Dr. Barbara Liskov was recipient of the 2008 Turing Award for contributions to practical and theoretical foundations of programming language and system design, especially related to data abstraction, fault tolerance, and distributed computing.
She is an institute professor and member of the Programming Methodology Group at Massachusetts Institute of Technology. Before joining the faculty at MIT, she worked at Mitre Corporation on computer design and operating systems where she created the Venus Computer and operating system. Accepting a position at MIT in 1972 she focused on creating more reliable computer systems. Leading the design and implementation of the CLU programming language that had an emphasis on the ideas of modular programming, data abstraction, and polymorphism she was part of laying a foundation for other object-oriented programming like the modern languages Java and C# would build upon.

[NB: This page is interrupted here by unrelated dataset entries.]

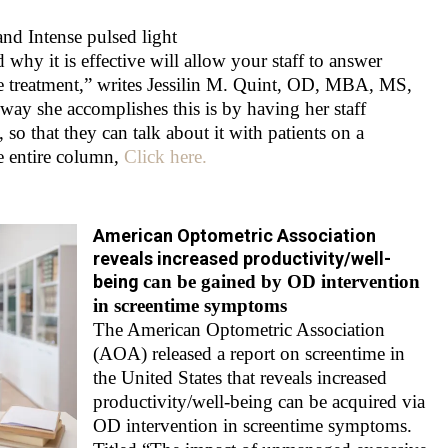
and Intense pulsed light
y it is effective will allow your staff to answer
e treatment,” writes Jessilin M. Quint, OD, MBA, MS,
 way she accomplishes this is by having her staff
 so that they can talk about it with patients on a
he entire column,
Click here.
American Optometric Association
reveals increased productivity/well-
being
can be gained by OD intervention
in screentime symptoms
The American Optometric Association
(AOA) released a report on screentime in
the United States that reveals increased
productivity/well-being can be acquired via
OD intervention in screentime symptoms.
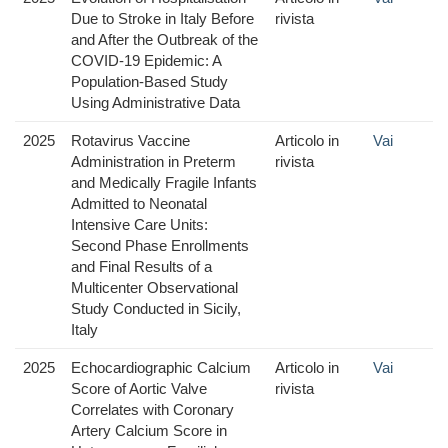
Due to Stroke in Italy Before
rivista
and After the Outbreak of the
COVID-19 Epidemic: A
Population-Based Study
Using Administrative Data
2025
Rotavirus Vaccine
Articolo in
Vai
Administration in Preterm
rivista
and Medically Fragile Infants
Admitted to Neonatal
Intensive Care Units:
Second Phase Enrollments
and Final Results of a
Multicenter Observational
Study Conducted in Sicily,
Italy
2025
Echocardiographic Calcium
Articolo in
Vai
Score of Aortic Valve
rivista
Correlates with Coronary
Artery Calcium Score in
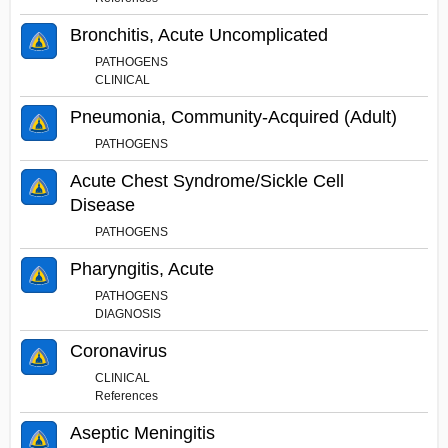
Bronchitis, Acute Uncomplicated
PATHOGENS
CLINICAL
Pneumonia, Community-Acquired (Adult)
PATHOGENS
Acute Chest Syndrome/Sickle Cell
Disease
PATHOGENS
Pharyngitis, Acute
PATHOGENS
DIAGNOSIS
Coronavirus
CLINICAL
References
Aseptic Meningitis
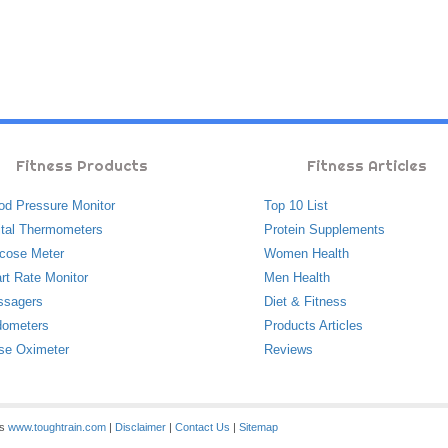
Fitness Products
Fitness Articles
od Pressure Monitor
Top 10 List
ital Thermometers
Protein Supplements
cose Meter
Women Health
rt Rate Monitor
Men Health
ssagers
Diet & Fitness
ometers
Products Articles
se Oximeter
Reviews
es
www.toughtrain.com
|
Disclaimer
|
Contact Us
|
Sitemap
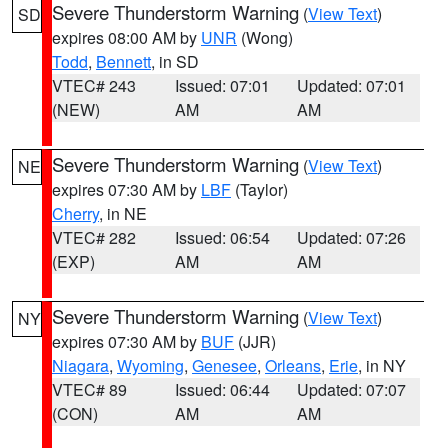
Severe Thunderstorm Warning
(
View Text
)
SD
expires 08:00 AM by
UNR
(Wong)
Todd
,
Bennett
, in SD
VTEC# 243
Issued: 07:01
Updated: 07:01
(NEW)
AM
AM
Severe Thunderstorm Warning
(
View Text
)
NE
expires 07:30 AM by
LBF
(Taylor)
Cherry
, in NE
VTEC# 282
Issued: 06:54
Updated: 07:26
(EXP)
AM
AM
Severe Thunderstorm Warning
(
View Text
)
NY
expires 07:30 AM by
BUF
(JJR)
Niagara
,
Wyoming
,
Genesee
,
Orleans
,
Erie
, in NY
VTEC# 89
Issued: 06:44
Updated: 07:07
(CON)
AM
AM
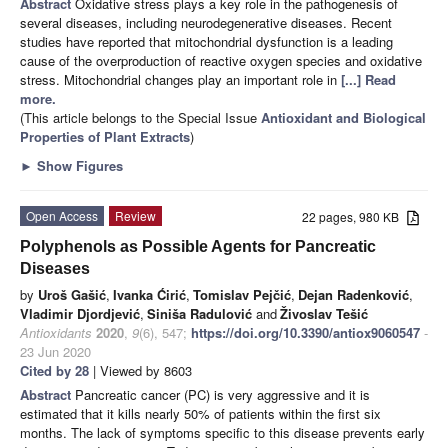
Abstract
Oxidative stress plays a key role in the pathogenesis of
several diseases, including neurodegenerative diseases. Recent
studies have reported that mitochondrial dysfunction is a leading
cause of the overproduction of reactive oxygen species and oxidative
stress. Mitochondrial changes play an important role in
[...] Read
more.
(This article belongs to the Special Issue
Antioxidant and Biological
Properties of Plant Extracts
)
►
Show Figures
Open Access
Review
22 pages, 980 KB
Polyphenols as Possible Agents for Pancreatic
Diseases
by
Uroš Gašić
,
Ivanka Ćirić
,
Tomislav Pejčić
,
Dejan Radenković
,
Vladimir Djordjević
,
Siniša Radulović
and
Živoslav Tešić
Antioxidants
2020
,
9
(6), 547;
https://doi.org/10.3390/antiox9060547
-
23 Jun 2020
Cited by 28
| Viewed by 8603
Abstract
Pancreatic cancer (PC) is very aggressive and it is
estimated that it kills nearly 50% of patients within the first six
months. The lack of symptoms specific to this disease prevents early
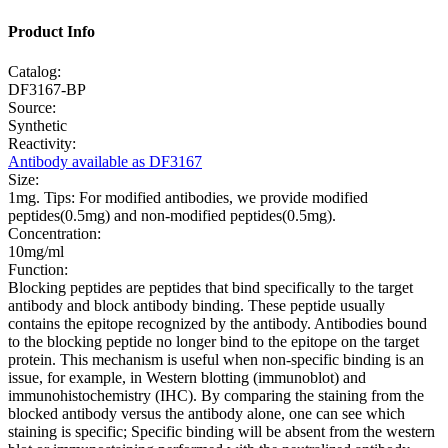
Product Info
Catalog:
DF3167-BP
Source:
Synthetic
Reactivity:
Antibody available as DF3167
Size:
1mg. Tips: For modified antibodies, we provide modified
peptides(0.5mg) and non-modified peptides(0.5mg).
Concentration:
10mg/ml
Function:
Blocking peptides are peptides that bind specifically to the target
antibody and block antibody binding. These peptide usually
contains the epitope recognized by the antibody. Antibodies bound
to the blocking peptide no longer bind to the epitope on the target
protein. This mechanism is useful when non-specific binding is an
issue, for example, in Western blotting (immunoblot) and
immunohistochemistry (IHC). By comparing the staining from the
blocked antibody versus the antibody alone, one can see which
staining is specific; Specific binding will be absent from the western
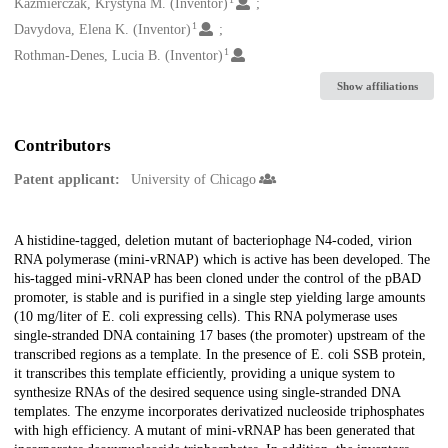
Creators
Kazmierczak, Krystyna M. (Inventor)
1
Davydova, Elena K. (Inventor)
1
Rothman-Denes, Lucia B. (Inventor)
Show affiliations
Contributors
Patent applicant:
University of Chicago
Description
A histidine-tagged, deletion mutant of bacteriophage N4-coded, virion
RNA polymerase (mini-vRNAP) which is active has been developed. The
his-tagged mini-vRNAP has been cloned under the control of the pBAD
promoter, is stable and is purified in a single step yielding large amounts
(10 mg/liter of E. coli expressing cells). This RNA polymerase uses
single-stranded DNA containing 17 bases (the promoter) upstream of the
transcribed regions as a template. In the presence of E. coli SSB protein,
it transcribes this template efficiently, providing a unique system to
synthesize RNAs of the desired sequence using single-stranded DNA
templates. The enzyme incorporates derivatized nucleoside triphosphates
with high efficiency. A mutant of mini-vRNAP has been generated that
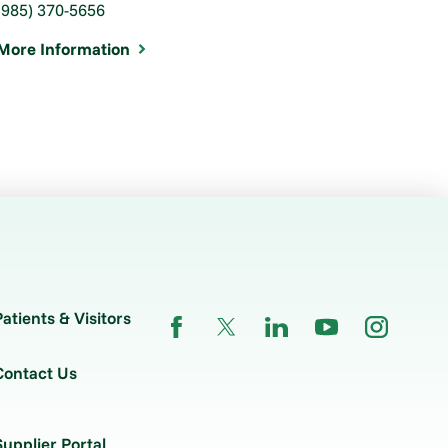
(985) 370-5656
More Information
Patients & Visitors
Contact Us
Supplier Portal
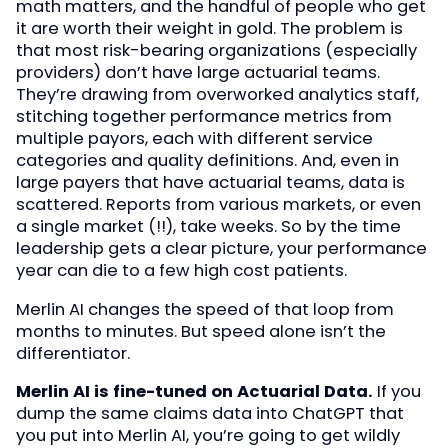
math matters, and the handful of people who get
it are worth their weight in gold. The problem is
that most risk-bearing organizations (especially
providers) don’t have large actuarial teams.
They’re drawing from overworked analytics staff,
stitching together performance metrics from
multiple payors, each with different service
categories and quality definitions. And, even in
large payers that have actuarial teams, data is
scattered. Reports from various markets, or even
a single market (!!), take weeks. So by the time
leadership gets a clear picture, your performance
year can die to a few high cost patients.
Merlin AI changes the speed of that loop from
months to minutes. But speed alone isn’t the
differentiator.
Merlin AI is fine-tuned on Actuarial Data.
If you
dump the same claims data into ChatGPT that
you put into Merlin AI, you’re going to get wildly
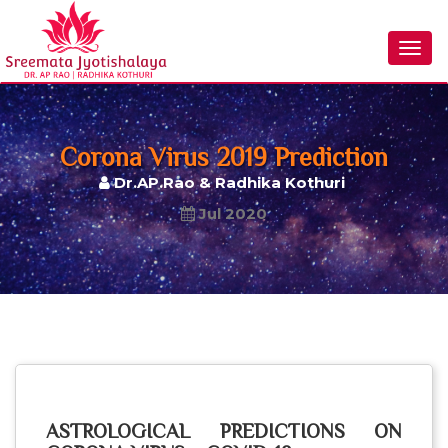
Togg
navig
Corona Virus 2019 Prediction
Dr.AP.Rao & Radhika Kothuri
Jul 2020
ASTROLOGICAL PREDICTIONS ON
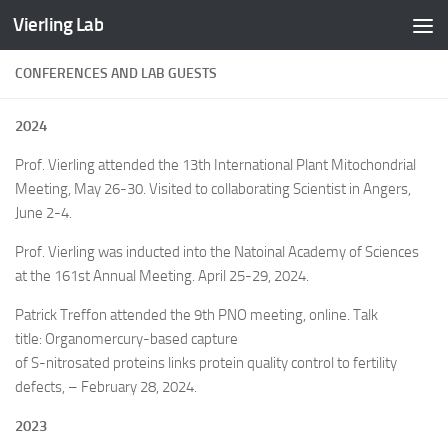
Vierling Lab
Skip to content
CONFERENCES AND LAB GUESTS
2024
Prof. Vierling attended the 13th International Plant Mitochondrial
Meeting, May 26-30. Visited to collaborating Scientist in Angers,
June 2-4.
Prof. Vierling was inducted into the Natoinal Academy of Sciences
at the 161st Annual Meeting. April 25-29, 2024.
Patrick Treffon attended the 9th PNO meeting, online. Talk
title: Organomercury-based capture
of S-nitrosated proteins links protein quality control to fertility
defects, – February 28, 2024.
2023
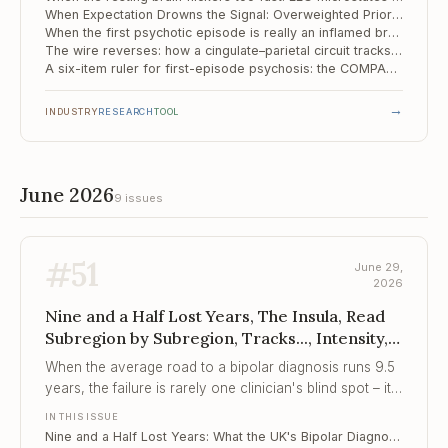
When Expectation Drowns the Signal: Overweighted Priors as a Mechanism of the Psychotic Spectrum
When the first psychotic episode is really an inflamed brain: screening 143 patients for autoimmune encephalitis
The wire reverses: how a cingulate–parietal circuit tracks the psychosis spectrum
A six-item ruler for first-episode psychosis: the COMPASS-6 holds its shape
→
INDUSTRY
RESEARCH
TOOL
June 2026
9 issues
#
51
June 29,
2026
Nine and a Half Lost Years, The Insula, Read
Subregion by Subregion, Tracks..., Intensity,
Not Just Instability
When the average road to a bipolar diagnosis runs 9.5
years, the failure is rarely one clinician's blind spot – it
is a pathway built to miss the symptom that matters
IN THIS ISSUE
most.
Nine and a Half Lost Years: What the UK's Bipolar Diagnosis Gap Tells Every Clinician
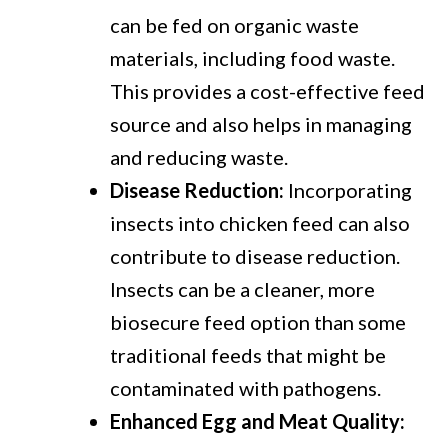
can be fed on organic waste
materials, including food waste.
This provides a cost-effective feed
source and also helps in managing
and reducing waste.
Disease Reduction:
Incorporating
insects into chicken feed can also
contribute to disease reduction.
Insects can be a cleaner, more
biosecure feed option than some
traditional feeds that might be
contaminated with pathogens.
Enhanced Egg and Meat Quality:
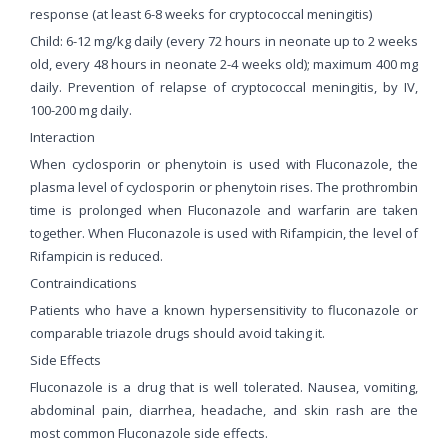
response (at least 6-8 weeks for cryptococcal meningitis)
Child: 6-12 mg/kg daily (every 72 hours in neonate up to 2 weeks
old, every 48 hours in neonate 2-4 weeks old); maximum 400 mg
daily. Prevention of relapse of cryptococcal meningitis, by IV,
100-200 mg daily.
Interaction
When cyclosporin or phenytoin is used with Fluconazole, the
plasma level of cyclosporin or phenytoin rises. The prothrombin
time is prolonged when Fluconazole and warfarin are taken
together. When Fluconazole is used with Rifampicin, the level of
Rifampicin is reduced.
Contraindications
Patients who have a known hypersensitivity to fluconazole or
comparable triazole drugs should avoid taking it.
Side Effects
Fluconazole is a drug that is well tolerated. Nausea, vomiting,
abdominal pain, diarrhea, headache, and skin rash are the
most common Fluconazole side effects.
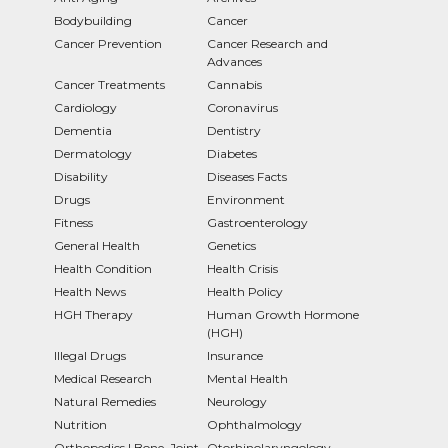
Bodybuilding
Cancer
Cancer Prevention
Cancer Research and
Advances
Cancer Treatments
Cannabis
Cardiology
Coronavirus
Dementia
Dentistry
Dermatology
Diabetes
Disability
Diseases Facts
Drugs
Environment
Fitness
Gastroenterology
General Health
Genetics
Health Condition
Health Crisis
Health News
Health Policy
HGH Therapy
Human Growth Hormone
(HGH)
Illegal Drugs
Insurance
Medical Research
Mental Health
Natural Remedies
Neurology
Nutrition
Ophthalmology
Orthopedics | Bone, Joint
Otorhinolaryngology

Her group at MIT also extended the ideas of CLU, creating the Argus language which eased the implementation of programs distributed over a network. With its support of nested transactions it could be used by a network based banking systems but as it was an experimental language it wasn’t widely adopted but still had an influence on developers all the same.
Recently Liskov’s work has been on distributed systems–ones that run on many computers connected by a network. Her work has been far reaching including many parts of operating systems and computation including work on object-oriented database systems, caching, persistence, recovery, garbage collection, security, decentralized information flow, and practical Byzantine faulty tolerance. Many of these aspects deal with problems that arise when a complex system fails. With a colleague she developed a new notion of subtyping, known as the Liskov substitution principle that allows for correct operations even when some components fail.
Liskov is the author of three books and over 100 technical papers and her work has been honored with the John von Neumann Medal from the IEEE. Named as one of the top 50 faculty members in the sciences in the United States in 2002, ten years later she was inducted into the National Inventors Hall of Fame.